Similar to one play in the first half, Bryant posts up on the right block and receives and entry pass from the wing. While the pass is slightly too high, he’s able to corral it with his left hand, square up to the basket and rise up for an short jump shot in one seamless motion.
Even with Norristown’s center closing out on him, Bryant is able to sink the smooth shot over his outstretched hands.
With so much attention being paid to Bryant, he’s been able to find his teammates open time and time again when the defense has loaded up on him.
Bryant rips a pass out of the air and following a quick jab step, takes one dribble forward with his left hand. After just two steps, four defenders have shifted to the center of the court to cut off his lane to the basket. Instead of forcing the issue, as he has done a number of times in the second half, he leaps into the air and makes a no-look bullet pass to his teammate cutting towards the rim.
Bryant’s teammate is unable to make the layup, but he gets hacked in the air and heads to the free throw line for two opportunities.
After settling for far too many jump shots in the second half, Bryant attempts to regain his groove by pushing the ball in transition and attacking a scrambled defense.
With nobody picking him up once he pulls down a defensive rebound, Bryant calmly dribbles the ball past half court and uses a stutter step to freeze the defense and get into the lane. With only one man to beat at the rim, Bryant uses his athleticism and body control to score a layup around Norristown’s center.
Notice how smooth and under control Bryant is at all times on the drive. The combination of his size, athleticism and skill makes him a terrifying matchup.
A few possessions later, Bryant achieves the same success on another beautiful drive to the basket.
Isolated at the top of the key, Bryant blows by his defender with a hesitation dribble and lighting quick first step. Although the defense is quick to pack the paint in an attempt to stop him in his tracks, Bryant explodes to the rim once he reaches the free throw line.
Much like on the alley-oop he missed in the first quarter, Bryant glides through the air and even avoids drawing a charge.
It’s easy to see why there is so much hype surrounding Bryant as he looks to make the unprecedented jump from high school to the pros. He has the perfect build for a shooting guard in the NBA, and I don’t think I’ve ever seen a high school player as skilled as he is. He’s incredibly mature and there’s simply nothing he can’t do on the court.
In saying that, there are a number of concerns moving forward. For one, he falls in love with his jump shot, especially when things aren’t going his way. Against Norristown, he settled time and time again for contested midrange pull-ups and 3-pointers instead of using his athleticism and strength to get to the basket. He also has a tendency to lose his cool when he doesn’t get the ball, the result of his undeniable competitiveness. Reining that in will take a good coaching staff and levelheaded teammates. He would likely fit better on a winning team, where there is structure and guidance.
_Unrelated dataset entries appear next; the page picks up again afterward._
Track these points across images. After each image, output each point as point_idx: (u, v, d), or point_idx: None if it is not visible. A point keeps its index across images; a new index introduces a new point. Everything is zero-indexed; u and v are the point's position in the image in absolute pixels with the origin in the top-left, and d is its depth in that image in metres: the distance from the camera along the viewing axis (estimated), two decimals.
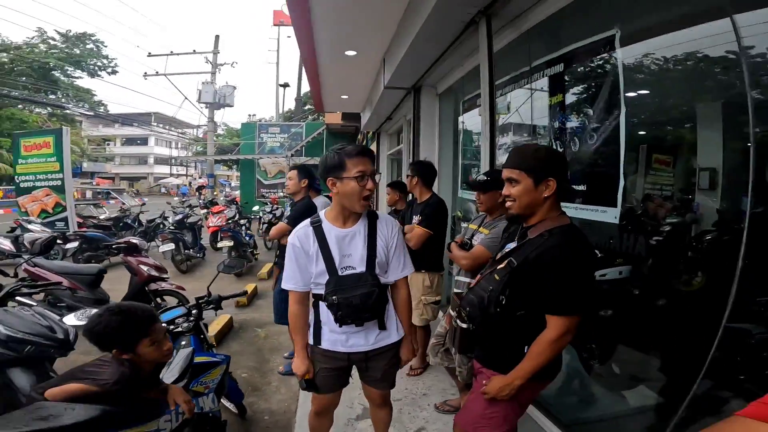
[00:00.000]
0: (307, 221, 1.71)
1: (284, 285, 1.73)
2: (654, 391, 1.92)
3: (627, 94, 1.97)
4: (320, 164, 1.67)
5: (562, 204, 1.44)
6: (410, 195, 3.38)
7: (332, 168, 1.58)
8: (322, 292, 1.63)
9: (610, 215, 1.98)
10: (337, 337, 1.70)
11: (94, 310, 4.26)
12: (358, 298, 1.57)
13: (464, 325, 1.45)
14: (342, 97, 7.20)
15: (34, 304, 3.13)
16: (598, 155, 2.19)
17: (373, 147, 9.68)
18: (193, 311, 2.47)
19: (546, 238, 1.31)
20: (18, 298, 2.96)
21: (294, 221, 3.40)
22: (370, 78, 5.77)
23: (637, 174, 1.96)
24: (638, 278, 1.98)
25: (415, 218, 2.88)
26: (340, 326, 1.64)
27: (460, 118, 4.46)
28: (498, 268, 1.38)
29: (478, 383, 1.53)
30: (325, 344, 1.72)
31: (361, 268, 1.63)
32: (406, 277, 1.79)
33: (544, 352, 1.31)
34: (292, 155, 15.73)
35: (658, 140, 2.04)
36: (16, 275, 3.75)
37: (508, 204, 1.40)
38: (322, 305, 1.66)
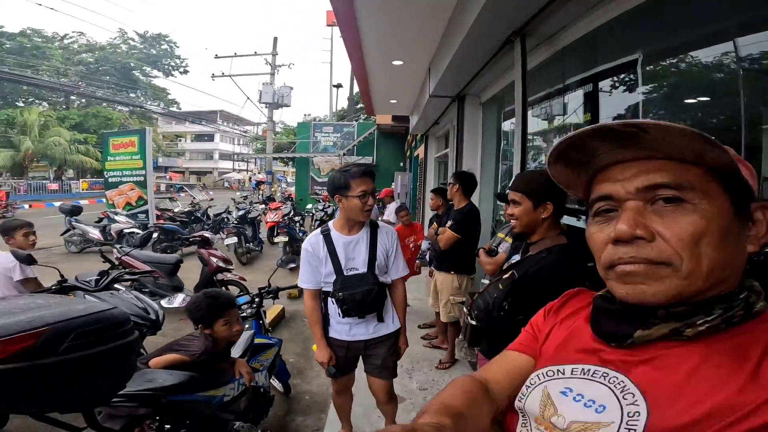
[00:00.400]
0: (319, 230, 2.03)
1: (300, 284, 2.05)
2: None
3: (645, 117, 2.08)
4: (329, 183, 1.98)
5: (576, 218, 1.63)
6: (450, 201, 3.62)
7: (339, 187, 1.89)
8: (331, 289, 1.95)
9: None
10: (341, 328, 2.02)
11: (179, 296, 4.91)
12: (360, 294, 1.89)
13: (473, 323, 1.69)
14: (391, 101, 7.49)
15: (122, 289, 3.75)
16: None
17: (421, 150, 9.89)
18: (256, 299, 2.91)
19: (544, 255, 1.52)
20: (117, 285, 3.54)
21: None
22: (417, 85, 6.01)
23: None
24: None
25: (448, 222, 3.14)
26: (344, 317, 1.96)
27: (503, 127, 4.60)
28: (503, 278, 1.61)
29: None
30: (332, 333, 2.04)
31: (363, 269, 1.94)
32: (402, 278, 2.09)
33: None
34: (344, 154, 16.35)
35: None
36: (106, 260, 4.40)
37: (512, 223, 1.63)
38: (330, 301, 1.99)
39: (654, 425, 0.50)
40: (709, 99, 1.89)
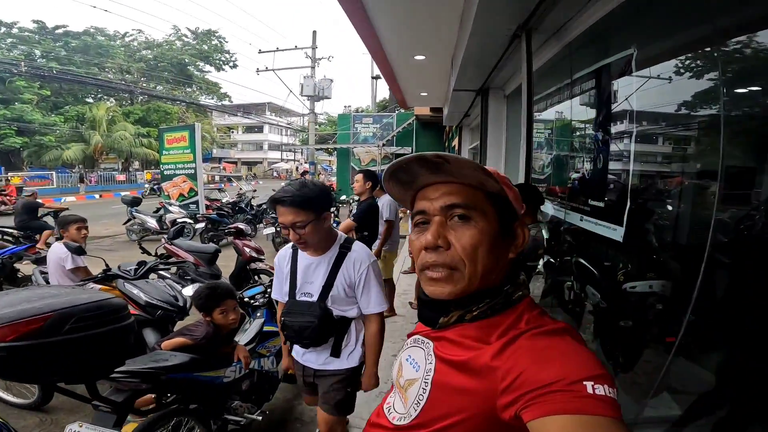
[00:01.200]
0: (291, 244, 1.81)
1: (273, 294, 1.95)
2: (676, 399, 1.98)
3: (637, 113, 2.02)
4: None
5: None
6: None
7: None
8: None
9: (618, 233, 2.06)
10: (297, 348, 1.88)
11: (190, 287, 5.28)
12: (298, 325, 1.70)
13: None
14: (421, 94, 7.48)
15: (168, 276, 4.14)
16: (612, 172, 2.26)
17: (456, 141, 9.78)
18: (268, 290, 3.13)
19: None
20: (160, 272, 3.92)
21: (359, 219, 3.92)
22: (443, 78, 5.97)
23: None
24: (670, 293, 2.01)
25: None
26: (286, 342, 1.87)
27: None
28: None
29: None
30: (293, 352, 1.92)
31: (315, 297, 1.73)
32: (377, 313, 1.78)
33: None
34: (383, 144, 16.47)
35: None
36: (144, 251, 4.87)
37: None
38: None
39: (436, 378, 0.69)
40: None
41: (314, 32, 18.79)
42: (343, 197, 13.35)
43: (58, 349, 1.24)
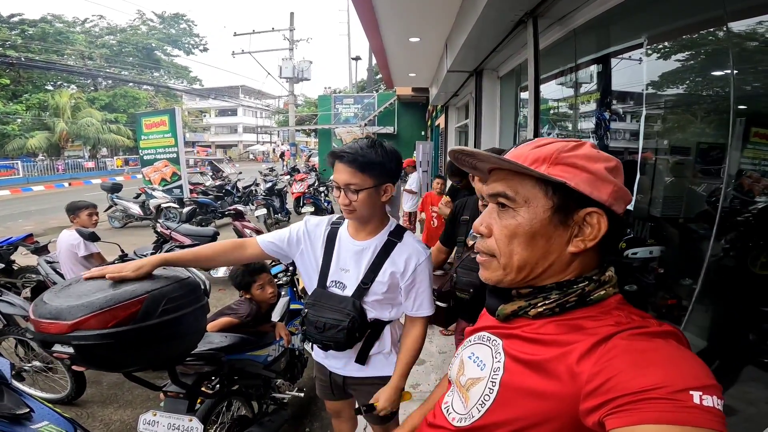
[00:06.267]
0: (329, 218, 1.56)
1: (258, 238, 1.55)
2: None
3: (648, 95, 2.20)
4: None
5: None
6: None
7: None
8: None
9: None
10: (318, 350, 1.57)
11: (221, 268, 5.31)
12: (323, 322, 1.40)
13: (463, 296, 1.77)
14: (410, 75, 7.52)
15: None
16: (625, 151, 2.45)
17: (442, 120, 9.89)
18: (290, 267, 3.21)
19: None
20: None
21: None
22: (434, 60, 6.04)
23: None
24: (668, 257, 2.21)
25: None
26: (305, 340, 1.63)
27: (520, 98, 4.66)
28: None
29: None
30: (314, 353, 1.65)
31: (348, 290, 1.44)
32: (423, 318, 1.49)
33: None
34: (365, 125, 16.40)
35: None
36: (159, 235, 4.81)
37: None
38: None
39: (506, 378, 0.64)
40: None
41: (292, 14, 18.36)
42: (332, 177, 13.25)
43: (155, 333, 1.20)
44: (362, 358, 1.50)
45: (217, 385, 1.95)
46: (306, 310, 1.46)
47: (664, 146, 2.23)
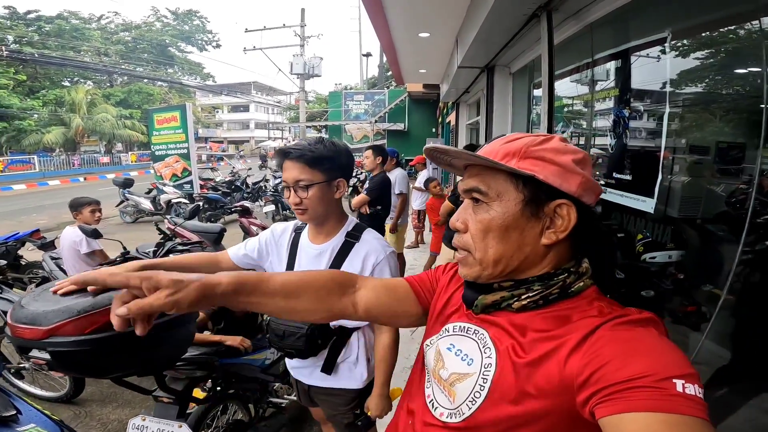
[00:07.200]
0: (293, 224, 1.51)
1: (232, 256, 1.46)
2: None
3: (672, 93, 2.07)
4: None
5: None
6: None
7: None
8: None
9: (648, 205, 2.14)
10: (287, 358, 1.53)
11: None
12: (282, 331, 1.36)
13: None
14: (420, 71, 7.40)
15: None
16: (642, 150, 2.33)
17: (452, 117, 9.75)
18: None
19: None
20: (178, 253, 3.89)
21: (372, 192, 3.96)
22: (445, 56, 5.91)
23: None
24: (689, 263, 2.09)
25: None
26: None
27: (533, 95, 4.52)
28: None
29: None
30: (286, 360, 1.58)
31: None
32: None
33: None
34: (375, 121, 16.32)
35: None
36: (161, 232, 4.81)
37: None
38: None
39: (498, 375, 0.63)
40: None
41: (302, 10, 18.24)
42: None
43: (136, 339, 1.20)
44: (328, 367, 1.44)
45: (216, 389, 1.92)
46: (268, 318, 1.41)
47: (684, 145, 2.11)
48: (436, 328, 0.79)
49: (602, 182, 2.68)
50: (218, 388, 1.93)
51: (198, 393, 2.01)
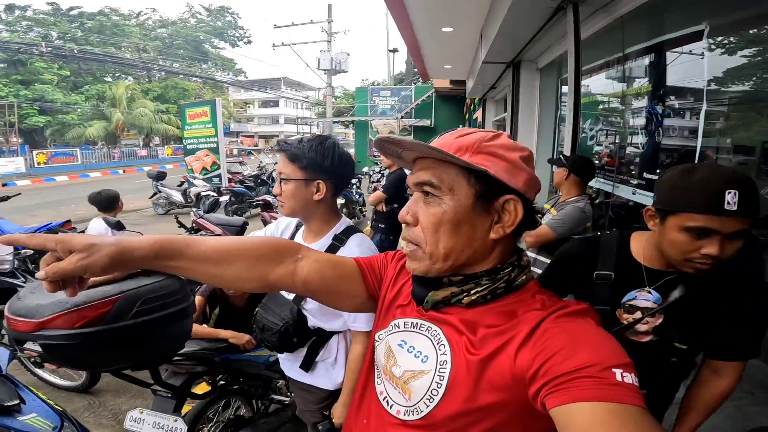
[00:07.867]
0: (297, 220, 1.52)
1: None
2: None
3: (710, 90, 1.91)
4: None
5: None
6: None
7: None
8: None
9: None
10: None
11: None
12: (262, 324, 1.41)
13: None
14: (445, 66, 7.26)
15: None
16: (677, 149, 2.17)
17: (479, 113, 9.54)
18: None
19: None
20: None
21: (388, 190, 3.91)
22: (470, 51, 5.76)
23: None
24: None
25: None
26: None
27: (561, 92, 4.33)
28: None
29: None
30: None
31: (293, 294, 1.38)
32: (365, 333, 1.32)
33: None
34: (402, 117, 16.20)
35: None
36: (181, 225, 4.95)
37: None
38: None
39: (454, 372, 0.63)
40: None
41: (329, 6, 18.30)
42: (365, 169, 13.22)
43: (129, 334, 1.22)
44: (306, 365, 1.45)
45: (219, 384, 1.92)
46: (257, 308, 1.46)
47: (728, 145, 1.95)
48: (387, 320, 0.78)
49: (633, 182, 2.53)
50: (222, 383, 1.94)
51: (205, 387, 2.03)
Kobe Bryant NBA Draft | YouTube
Whichever team drafts Bryant in two week’s time, though, will be getting a supreme talent — there’s no doubt about it. Although it may take him some time to tap into his full potential as he continues to refine his game and learns what it takes to be a professional, he’s certainly a risk worth investing in.
All in all, it’s going to be exciting seeing Bryant blossom into an elite player in years to come.
UPDATE: The Charlotte Hornets drafted Bryant with the 13th pick and traded him to the Los Angeles Lakers for Vlade Divac. The Hornets may end up regretting this decision in the near future.